A new report by Deloitte Insights, however, says that China will soon be playing second fiddle to India as the biggest driver of global growth.
The report, entitled Ageing Tigers, hidden dragons, argues that there is a “third wave” of economic growth in Asia. The first wave was led by Japan in the 1990s before China took over. But the Chinese-led second wave has already peaked, making way for a third wave driven by India.
The third wave will be mostly driven by a massive increase in workers. Over the next decade, India’s working-age population will rise by 115 million. This is more than half of the 225 million expected across Asia as a whole.
Within two decades, India’s potential workforce will rise to 1.08 billion.
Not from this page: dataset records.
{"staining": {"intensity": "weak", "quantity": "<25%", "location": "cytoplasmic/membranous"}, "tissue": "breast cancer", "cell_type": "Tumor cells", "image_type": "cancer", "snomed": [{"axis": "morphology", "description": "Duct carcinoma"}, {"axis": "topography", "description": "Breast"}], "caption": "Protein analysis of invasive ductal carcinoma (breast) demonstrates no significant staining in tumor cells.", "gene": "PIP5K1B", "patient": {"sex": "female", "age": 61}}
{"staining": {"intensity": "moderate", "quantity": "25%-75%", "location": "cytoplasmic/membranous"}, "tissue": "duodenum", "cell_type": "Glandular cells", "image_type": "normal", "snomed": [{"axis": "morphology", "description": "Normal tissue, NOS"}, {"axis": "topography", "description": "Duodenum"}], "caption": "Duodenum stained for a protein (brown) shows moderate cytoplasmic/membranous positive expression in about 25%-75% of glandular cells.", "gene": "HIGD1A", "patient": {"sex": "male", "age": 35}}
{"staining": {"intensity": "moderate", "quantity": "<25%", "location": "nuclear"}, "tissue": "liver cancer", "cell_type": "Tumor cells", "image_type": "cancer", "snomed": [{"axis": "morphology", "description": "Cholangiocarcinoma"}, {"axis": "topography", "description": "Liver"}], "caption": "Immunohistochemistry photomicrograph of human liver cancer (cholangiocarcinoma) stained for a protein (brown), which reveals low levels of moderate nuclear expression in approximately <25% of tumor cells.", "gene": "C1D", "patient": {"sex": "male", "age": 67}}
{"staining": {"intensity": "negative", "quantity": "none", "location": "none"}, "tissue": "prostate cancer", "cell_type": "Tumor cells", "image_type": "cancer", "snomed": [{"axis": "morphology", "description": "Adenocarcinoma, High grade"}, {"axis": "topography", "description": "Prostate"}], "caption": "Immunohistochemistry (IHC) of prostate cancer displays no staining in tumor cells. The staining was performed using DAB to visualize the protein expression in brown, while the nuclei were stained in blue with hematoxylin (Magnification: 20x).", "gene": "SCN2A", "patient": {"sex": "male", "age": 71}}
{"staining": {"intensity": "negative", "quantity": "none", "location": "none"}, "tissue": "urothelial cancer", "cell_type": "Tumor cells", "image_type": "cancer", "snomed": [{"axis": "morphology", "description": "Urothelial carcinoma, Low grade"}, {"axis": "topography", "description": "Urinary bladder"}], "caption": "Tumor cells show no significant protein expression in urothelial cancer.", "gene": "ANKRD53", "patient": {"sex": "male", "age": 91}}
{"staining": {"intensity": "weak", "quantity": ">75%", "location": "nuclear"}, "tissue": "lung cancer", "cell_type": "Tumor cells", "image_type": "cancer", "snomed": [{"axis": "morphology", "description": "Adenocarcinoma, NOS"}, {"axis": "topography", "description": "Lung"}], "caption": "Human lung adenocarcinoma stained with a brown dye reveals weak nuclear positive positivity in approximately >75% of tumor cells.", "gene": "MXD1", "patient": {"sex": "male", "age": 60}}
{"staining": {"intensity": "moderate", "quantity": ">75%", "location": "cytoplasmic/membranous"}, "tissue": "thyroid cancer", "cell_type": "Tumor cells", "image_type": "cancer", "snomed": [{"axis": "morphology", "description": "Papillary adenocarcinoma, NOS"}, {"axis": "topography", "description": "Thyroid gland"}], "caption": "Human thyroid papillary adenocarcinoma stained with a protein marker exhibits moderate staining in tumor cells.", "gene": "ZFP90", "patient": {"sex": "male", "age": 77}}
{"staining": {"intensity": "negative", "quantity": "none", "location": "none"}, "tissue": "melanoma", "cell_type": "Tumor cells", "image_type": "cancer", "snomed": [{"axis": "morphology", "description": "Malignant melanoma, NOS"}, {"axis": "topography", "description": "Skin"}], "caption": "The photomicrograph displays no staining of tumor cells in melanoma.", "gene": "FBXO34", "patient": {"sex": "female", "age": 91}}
But it’s not just an increase in workers that will help propel the Indian economy. The new workers will be “much better trained and educated than the existing Indian workforce”, says Deloitte.
Meanwhile, Japan’s working-age population will shrink by more than 5 million, and China’s by 21 million, over the next 10 years.
In fact, India’s working population will soon outstrip China’s. While China’s population is already ageing, this won’t happen in India until halfway through the century.
China’s ageing problem
China’s ageing population will slow down its growth potential. While its one-child policy is no longer in force, the effects are still being felt. Soon, there will be fewer people of working age. Not only that, but because of the one-child policy, China’s population has aged faster than elsewhere.
As a result, China won’t feel the full benefit of its years of economic growth. “This is yet to seep into the consciousness of most of the world, which still regards China simply as a country with an extremely large population,” states Deloitte.
India won’t be the only Asian country to take over from China. Indonesia and the Philippines also have young populations.
What this means is that the size of the economy in India, the Philippines and Indonesia will rise, while that of other Asian countries will decline.
Countries that face this demographic decline have to support growth in other ways, says the report. This includes reforms that improve productivity – making workers more efficient – as well as being more open to migrants, and getting more women into the workforce.
A word of warning
“The next 50 years will be an Indian summer that redraws the face of global economic power,” concludes the report. But it issues a word of warning.
While rapid economic growth may be good news for India, a rising population could equally result in unemployment and social unrest. Getting richer isn’t guaranteed, says Deloitte.
“India needs the right institutional set-up to promote and sustain its growth. Otherwise its rising population could cause increasing unemployment and consequent social unrest.”